Our Ukraine argues that the national revolution successfully launched by Rukh-1 needs to be completed now by a democratic revolution led by Rukh-2. One of the priorities for Ukraine is to overcome its "crisis of power" and change its "momentocracy" for a medium- to long-term plan. "Over the last 10 years, no system has been created that would guarantee Ukrainian democracy," Yushchenko wrote in the weekly "Zerkalo nedeli/Dzerkalo tyzhnya."
Our Ukraine has entered Ukraine's political arena during a generational change similar to that experienced by Russia in the late 1990s. Our Ukraine is a young bloc, with an average age of 40 among its candidates. The generation represented by former President Boris Yeltsin in Russia and Kravchuk and Kuchma in Ukraine will go into retirement in two years' time. The generation following them, represented by Vladimir Putin in Russia and Yushchenko in Ukraine, are now taking their places. If Our Ukraine does well in the elections, it could serve as a powerful launch pad should Yushchenko decide to run for the presidency in 2004.

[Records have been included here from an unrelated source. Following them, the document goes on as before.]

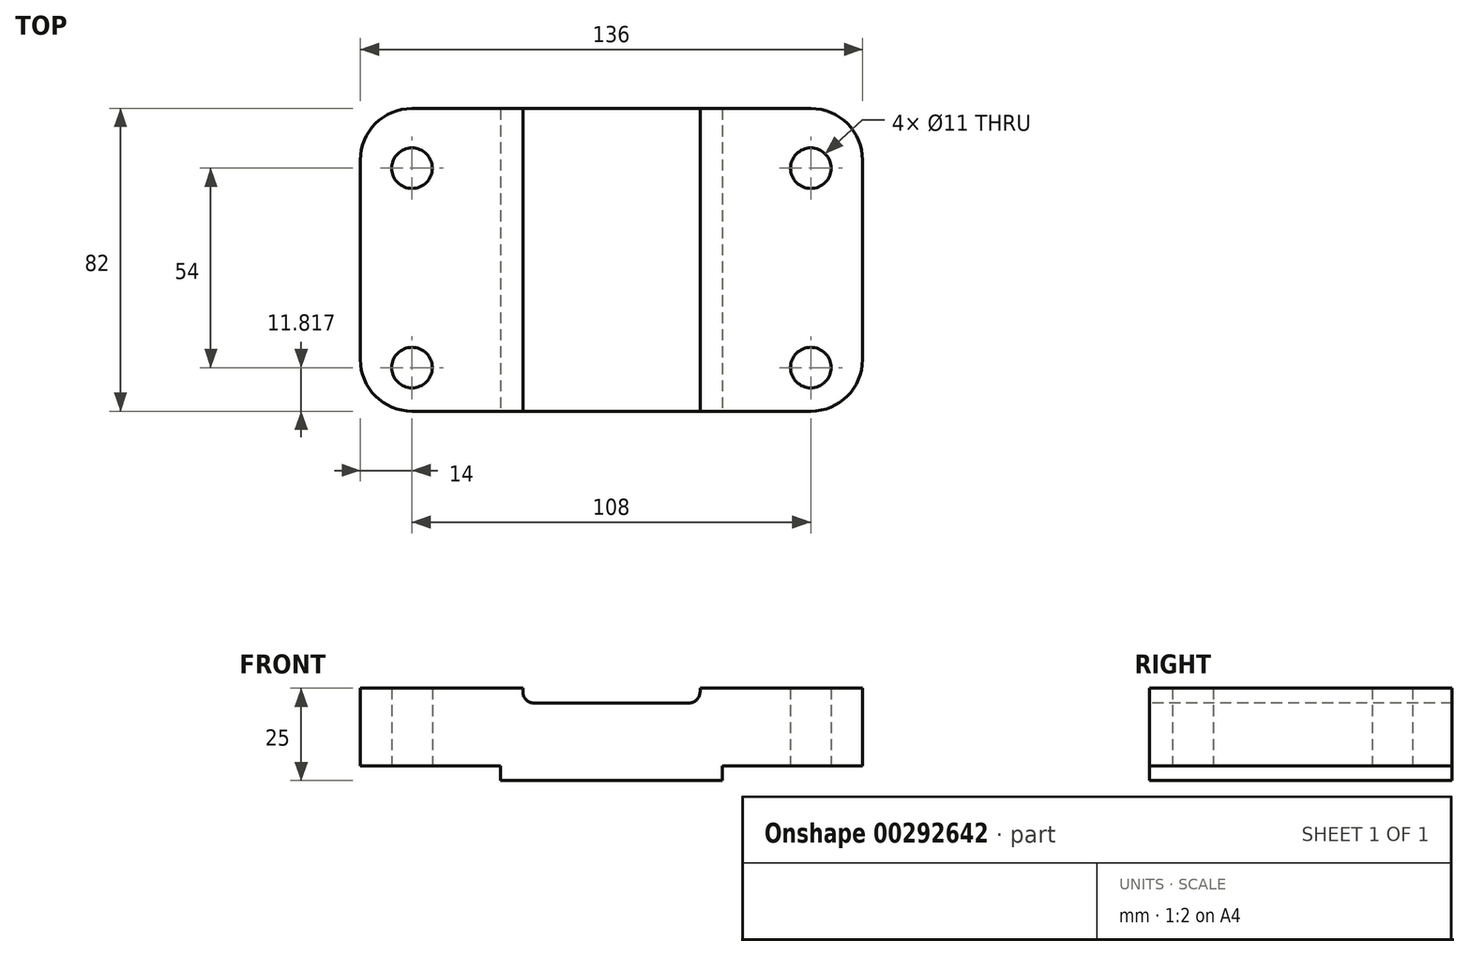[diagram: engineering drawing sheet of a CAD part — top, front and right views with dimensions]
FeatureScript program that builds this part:
annotation { "Feature Type Name" : "Feature", "Feature Type Description" : "" }
export const myFeature = defineFeature(function(context is Context, id is Id, definition is map)
    precondition{}
    {
        {
            var Q0;
            Q0=qCreatedBy(makeId("Top.planeOp"),FACE);
            var sketch = newSketch(context, id + "F0", { "sketchPlane" : qUnion([Q0])});
            skLineSegment(sketch, "E0", {"start": v(0, 0) * mm, "end": v(0, 82) * mm});
            skLineSegment(sketch, "E1", {"start": v(0, 82) * mm, "end": v(136, 82) * mm});
            skLineSegment(sketch, "E2", {"start": v(136, 82) * mm, "end": v(136, 0) * mm});
            skLineSegment(sketch, "E3", {"start": v(136, 0) * mm, "end": v(0, 0) * mm});
            skLineSegment(sketch, "E4", {"start": v(44, 82) * mm, "end": v(44, 0) * mm});
            skLineSegment(sketch, "E5", {"start": v(92, 82) * mm, "end": v(92, 0) * mm});
            skLineSegment(sketch, "E6.bottom", {"start": v(14, 65.82) * mm, "end": v(122, 65.82) * mm, "construction": true});
            skLineSegment(sketch, "E6.top", {"start": v(14, 11.82) * mm, "end": v(122, 11.82) * mm, "construction": true});
            skLineSegment(sketch, "E6.left", {"start": v(14, 65.82) * mm, "end": v(14, 11.82) * mm, "construction": true});
            skLineSegment(sketch, "E6.right", {"start": v(122, 65.82) * mm, "end": v(122, 11.82) * mm, "construction": true});
            skCircle(sketch, "E7", {"center": v(14, 65.82) * mm, "radius": 5.5 * mm});
            skCircle(sketch, "E8", {"center": v(122, 65.82) * mm, "radius": 5.5 * mm});
            skCircle(sketch, "E9", {"center": v(14, 11.82) * mm, "radius": 5.5 * mm});
            skCircle(sketch, "E10", {"center": v(122, 11.82) * mm, "radius": 5.5 * mm});
            skSolve(sketch);
        }
        {
            var Q0;
            Q0 = qSketchRegion(id + "F0", true);
            extrude(context, id + "F1", {"entities" : qUnion([Q0]), "depth" : 25 * mm, "symmetric" : true});
        }
        {
            var Q0;
            Q0=makeQuery(id+"F1.opExtrude","SWEPT_EDGE",EDGE,{"disambiguationData":[OSD([sQuery(id+"F0.wireOp",EDGE,"E0"),sQuery(id+"F0.wireOp",EDGE,"E1")])]});
            var Q1;
            Q1=makeQuery(id+"F1.opExtrude","SWEPT_EDGE",EDGE,{"disambiguationData":[OSD([sQuery(id+"F0.wireOp",EDGE,"E1"),sQuery(id+"F0.wireOp",EDGE,"E2")])]});
            var Q2;
            Q2=makeQuery(id+"F1.opExtrude","SWEPT_EDGE",EDGE,{"disambiguationData":[OSD([sQuery(id+"F0.wireOp",EDGE,"E2"),sQuery(id+"F0.wireOp",EDGE,"E3")])]});
            var Q3;
            Q3=makeQuery(id+"F1.opExtrude","SWEPT_EDGE",EDGE,{"disambiguationData":[OSD([sQuery(id+"F0.wireOp",EDGE,"E0"),sQuery(id+"F0.wireOp",EDGE,"E3")])]});
            fillet(context, id + "F2", {"entities" : qUnion([Q0, Q1, Q2, Q3]), "radius" : 14 * mm, "tangentPropagation" : true, "allowEdgeOverflow" : false});
        }
        {
            var Q0;
            Q0=makeQuery(id+"F1.opExtrude","SWEPT_FACE",FACE,{"disambiguationData":[OSD([sQuery(id+"F0.wireOp",EDGE,"E3")])]});
            var sketch = newSketch(context, id + "F3", { "sketchPlane" : qUnion([Q0])});
            skLineSegment(sketch, "E11", {"start": v(44, 12.5) * mm, "end": v(92, 12.5) * mm});
            skLineSegment(sketch, "E12", {"start": v(44, 8.5) * mm, "end": v(92, 8.5) * mm});
            skLineSegment(sketch, "E13", {"start": v(44, 12.5) * mm, "end": v(44, 8.5) * mm});
            skLineSegment(sketch, "E14", {"start": v(92, 12.5) * mm, "end": v(92, 8.5) * mm});
            skSolve(sketch);
        }
        {
            var Q0;
            Q0=makeQuery(id+"F3.imprint","IMPRINT",FACE,{"disambiguationData":[TD([[makeQuery(id+"F3.imprint","IMPRINT",EDGE,{"derivedFrom":sQuery(id+"F3.wireOp",EDGE,"E11")}),1.0]])]});
            extrude(context, id + "F4", {"entities" : qUnion([Q0]), "operationType" : NewBodyOperationType.REMOVE, "endBound" : BoundingType.THROUGH_ALL, "oppositeDirection" : true, "depth" : 25 * mm});
        }
        {
            var Q0;
            Q0=makeQuery(id+"F4.boolean.opBoolean","COPY",EDGE,{"derivedFrom":makeQuery(id+"F4.opExtrude","SWEPT_EDGE",EDGE,{"disambiguationData":[OSD([sQuery(id+"F3.wireOp",EDGE,"E12"),sQuery(id+"F3.wireOp",EDGE,"E13")])]})});
            var Q1;
            Q1=makeQuery(id+"F4.boolean.opBoolean","COPY",EDGE,{"derivedFrom":makeQuery(id+"F4.opExtrude","SWEPT_EDGE",EDGE,{"disambiguationData":[OSD([sQuery(id+"F3.wireOp",EDGE,"E12"),sQuery(id+"F3.wireOp",EDGE,"E14")])]})});
            fillet(context, id + "F5", {"entities" : qUnion([Q0, Q1]), "radius" : 3 * mm, "tangentPropagation" : true, "allowEdgeOverflow" : false});
        }
        {
            var Q0;
            Q0=makeQuery(id+"F1.opExtrude","SWEPT_FACE",FACE,{"disambiguationData":[OSD([sQuery(id+"F0.wireOp",EDGE,"E3")])]});
            var sketch = newSketch(context, id + "F6", { "sketchPlane" : qUnion([Q0])});
            skLineSegment(sketch, "E15", {"start": v(38, -12.5) * mm, "end": v(98, -12.5) * mm});
            skLineSegment(sketch, "E16", {"start": v(38, -12.5) * mm, "end": v(38, -8.5) * mm});
            skLineSegment(sketch, "E17", {"start": v(38, -8.5) * mm, "end": v(0, -8.5) * mm});
            skLineSegment(sketch, "E18", {"start": v(0, -8.5) * mm, "end": v(0, -12.5) * mm});
            skLineSegment(sketch, "E19", {"start": v(38, -12.5) * mm, "end": v(0, -12.5) * mm});
            skLineSegment(sketch, "E20", {"start": v(98, -12.5) * mm, "end": v(98, -8.5) * mm});
            skLineSegment(sketch, "E21", {"start": v(98, -8.5) * mm, "end": v(136, -8.5) * mm});
            skLineSegment(sketch, "E22", {"start": v(136, -8.5) * mm, "end": v(136, -12.5) * mm});
            skLineSegment(sketch, "E23", {"start": v(136, -12.5) * mm, "end": v(98, -12.5) * mm});
            skSolve(sketch);
        }
        {
            var Q0;
            Q0 = qSketchRegion(id + "F6", true);
            extrude(context, id + "F7", {"entities" : qUnion([Q0]), "operationType" : NewBodyOperationType.REMOVE, "endBound" : BoundingType.THROUGH_ALL, "oppositeDirection" : true, "depth" : 25 * mm});
        }
    });
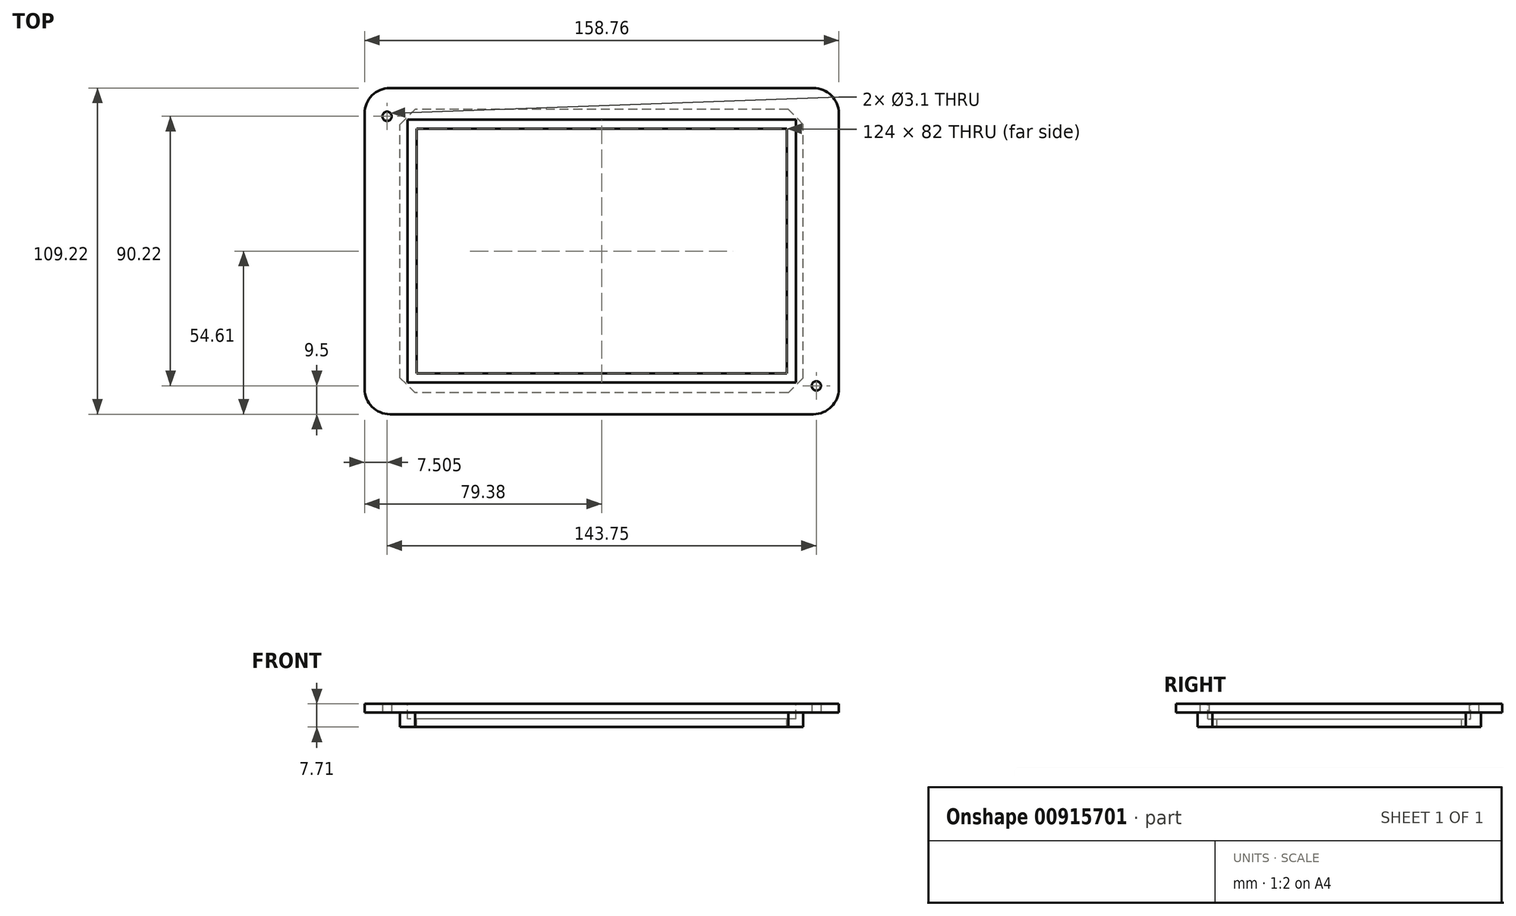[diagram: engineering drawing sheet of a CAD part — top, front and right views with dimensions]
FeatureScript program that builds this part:
annotation { "Feature Type Name" : "Feature", "Feature Type Description" : "" }
export const myFeature = defineFeature(function(context is Context, id is Id, definition is map)
    precondition{}
    {
        {
            var Q0;
            Q0=qCreatedBy(makeId("Top.planeOp"),FACE);
            var sketch = newSketch(context, id + "F0", { "sketchPlane" : qUnion([Q0])});
            skLineSegment(sketch, "E0.bottom", {"start": v(79.38, -54.61) * mm, "end": v(-79.38, -54.61) * mm});
            skLineSegment(sketch, "E0.top", {"start": v(79.37, 54.61) * mm, "end": v(-79.38, 54.6) * mm});
            skLineSegment(sketch, "E0.left", {"start": v(79.38, -54.61) * mm, "end": v(79.37, 54.61) * mm});
            skLineSegment(sketch, "E0.right", {"start": v(-79.37, -54.61) * mm, "end": v(-79.38, 54.6) * mm});
            skPoint(sketch, "E0.middle", {"position": v(0, 0) * mm});
            skCircle(sketch, "E1", {"center": v(71.88, -45.11) * mm, "radius": 1.55 * mm});
            skCircle(sketch, "E2", {"center": v(-71.88, 45.11) * mm, "radius": 1.55 * mm});
            skArc(sketch, "E3", {"start": v(79.37, 46.11) * mm, "mid": v(76.89, 52.12) * mm, "end": v(70.87, 54.61) * mm});
            skArc(sketch, "E4.MirrorCS", {"start": v(79.37, -46.11) * mm, "mid": v(76.89, -52.12) * mm, "end": v(70.87, -54.61) * mm});
            skArc(sketch, "E5.MirrorCS", {"start": v(-79.37, 46.11) * mm, "mid": v(-76.89, 52.12) * mm, "end": v(-70.87, 54.61) * mm});
            skArc(sketch, "E6.MirrorCS", {"start": v(-79.37, -46.11) * mm, "mid": v(-76.89, -52.12) * mm, "end": v(-70.87, -54.61) * mm});
            skSolve(sketch);
        }
        {
            var Q0;
            Q0=makeQuery(id+"F0.imprint","IMPRINT",FACE,{"disambiguationData":[TD([[makeQuery(id+"F0.imprint","IMPRINT",EDGE,{"derivedFrom":sQuery(id+"F0.wireOp",EDGE,"E1")}),-1.0]])]});
            extrude(context, id + "F1", {"entities" : qUnion([Q0]), "depth" : 2.91 * mm, "offsetDistance" : 25 * mm});
        }
        {
            var Q0;
            Q0=qCreatedBy(makeId("Top.planeOp"),FACE);
            var sketch = newSketch(context, id + "F2", { "sketchPlane" : qUnion([Q0])});
            skLineSegment(sketch, "E7.bottom", {"start": v(67.5, -47.42) * mm, "end": v(-67.5, -47.43) * mm});
            skLineSegment(sketch, "E7.top", {"start": v(67.5, 47.43) * mm, "end": v(-67.5, 47.42) * mm});
            skLineSegment(sketch, "E7.left", {"start": v(67.5, -47.42) * mm, "end": v(67.5, 47.43) * mm});
            skLineSegment(sketch, "E7.right", {"start": v(-67.5, -47.43) * mm, "end": v(-67.5, 47.42) * mm});
            skPoint(sketch, "E7.middle", {"position": v(0, 0) * mm});
            skLineSegment(sketch, "E8", {"start": v(-67.5, -42.43) * mm, "end": v(-62.5, -47.43) * mm});
            skLineSegment(sketch, "E9.MirrorCS", {"start": v(67.5, -42.43) * mm, "end": v(62.5, -47.43) * mm});
            skLineSegment(sketch, "E10.MirrorCS", {"start": v(-67.5, 42.43) * mm, "end": v(-62.5, 47.43) * mm});
            skLineSegment(sketch, "E11.MirrorCS", {"start": v(67.5, 42.43) * mm, "end": v(62.5, 47.43) * mm});
            skSolve(sketch);
        }
        {
            var Q0;
            {var subQ0=sQuery(id+"F2.wireOp",EDGE,"E8");Q0=makeQuery(id+"F2.imprint","IMPRINT",FACE,{"disambiguationData":[TD([[makeQuery(id+"F2.imprint","IMPRINT",EDGE,{"derivedFrom":subQ0}),1.0]])]});}
            extrude(context, id + "F3", {"entities" : qUnion([Q0]), "operationType" : NewBodyOperationType.ADD, "depth" : -4.8 * mm, "offsetDistance" : 25 * mm});
        }
        {
            var Q0;
            Q0=makeQuery(id+"F1.opExtrude","CAP_FACE",FACE,{"disambiguationData":[OSD([sQuery(id+"F0.wireOp",EDGE,"E0.bottom"),sQuery(id+"F0.wireOp",EDGE,"E0.top"),sQuery(id+"F0.wireOp",EDGE,"E0.left"),sQuery(id+"F0.wireOp",EDGE,"E0.right"),sQuery(id+"F0.wireOp",EDGE,"E1"),sQuery(id+"F0.wireOp",EDGE,"E2"),sQuery(id+"F0.wireOp",EDGE,"E3"),sQuery(id+"F0.wireOp",EDGE,"E4.MirrorCS"),sQuery(id+"F0.wireOp",EDGE,"E5.MirrorCS"),sQuery(id+"F0.wireOp",EDGE,"E6.MirrorCS")])],"isStart":false});
            var sketch = newSketch(context, id + "F4", { "sketchPlane" : qUnion([Q0])});
            skLineSegment(sketch, "E12.bottom", {"start": v(65, -44) * mm, "end": v(-65, -44) * mm});
            skLineSegment(sketch, "E12.top", {"start": v(65, 44) * mm, "end": v(-65, 44) * mm});
            skLineSegment(sketch, "E12.left", {"start": v(65, -44) * mm, "end": v(65, 44) * mm});
            skLineSegment(sketch, "E12.right", {"start": v(-65, -44) * mm, "end": v(-65, 44) * mm});
            skPoint(sketch, "E12.middle", {"position": v(0, 0) * mm});
            skLineSegment(sketch, "E13.bottom", {"start": v(62, -41) * mm, "end": v(-62, -41) * mm});
            skLineSegment(sketch, "E13.top", {"start": v(62, 41) * mm, "end": v(-62, 41) * mm});
            skLineSegment(sketch, "E13.left", {"start": v(62, -41) * mm, "end": v(62, 41) * mm});
            skLineSegment(sketch, "E13.right", {"start": v(-62, -41) * mm, "end": v(-62, 41) * mm});
            skSolve(sketch);
        }
        {
            var Q0;
            Q0=makeQuery(id+"F4.imprint","IMPRINT",FACE,{"disambiguationData":[TD([[makeQuery(id+"F4.imprint","IMPRINT",EDGE,{"derivedFrom":sQuery(id+"F4.wireOp",EDGE,"E12.bottom")}),-1.0]])]});
            var Q1;
            Q1=makeQuery(id+"F4.imprint","IMPRINT",FACE,{"disambiguationData":[TD([[makeQuery(id+"F4.imprint","IMPRINT",EDGE,{"derivedFrom":sQuery(id+"F4.wireOp",EDGE,"E13.bottom")}),-1.0]])]});
            extrude(context, id + "F5", {"entities" : qUnion([Q0, Q1]), "operationType" : NewBodyOperationType.REMOVE, "oppositeDirection" : true, "depth" : (5) * mm, "offsetDistance" : 25 * mm});
        }
        {
            var Q0;
            Q0=makeQuery(id+"F4.imprint","IMPRINT",FACE,{"disambiguationData":[TD([[makeQuery(id+"F4.imprint","IMPRINT",EDGE,{"derivedFrom":sQuery(id+"F4.wireOp",EDGE,"E13.bottom")}),-1.0]])]});
            extrude(context, id + "F6", {"entities" : qUnion([Q0]), "operationType" : NewBodyOperationType.REMOVE, "oppositeDirection" : true, "depth" : 25 * mm, "offsetDistance" : 25 * mm});
        }
    });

(This report was written by Taras Kuzio, a research fellow at the Centre for Russian and East European Studies, University of Toronto.)
QUOTES OF THE WEEK
"I think that today it is necessary to appeal to our believers. Since [the Orthodox] Lent began on Monday [18 March], they should in no way vote for the 'food' that was prepared on Bankova Street [the presidential administration] to nourish our believers, particularly Orthodox ones. [I mean] Za YedU and Our Ukraine. One should not commit that big a sin during Lent." -- Petro Symonenko, the first secretary of the Communist Party of Ukraine; quoted by the "Ukrayinska pravda" website on 22 March. The Ukrainian acronym Za YedU stands for the For a United Ukraine election bloc and may also be translated as "For Food."
"On the faces of those campaigning in the [For a United Ukraine] bloc you won't see any intellect, spirituality, or morality." -- Former Ukrainian Deputy Premier Yuliya Tymoshenko to a crowd in Simferopol on 23 March; quoted by the "Ukrayinska pravda" website.
"Ukraine is being torn to pieces by global interests -- Chernomyrdin and Putin on one side, the U.S. Congress and Bush on the other." -- Yuliya Tymoshenko at a news conference in Simferopol on 23 March; quoted by Interfax.
"[The coming to power] of pro-American [Viktor Yushchenko's Our Ukraine] might speed up the separation of forces in Ukraine and the emergence on the political arena of healthy pro-Russian forces.... Fallacious reforms conducted by Yushchenko could speed up the clarification of Ukraine's political structures and bring everything to a logical end -- possibly, to a split of Ukraine. Then Ukraine's eastern and southern parts, with a majority of the Russian-speaking population, would become oriented toward Russia." -- Russian State Duma deputy speaker Vladimir Zhirinovsky, explaining his statement that a victory of Yushchenko's Our Ukraine in the 31 March election could in the long run be advantageous to Russia.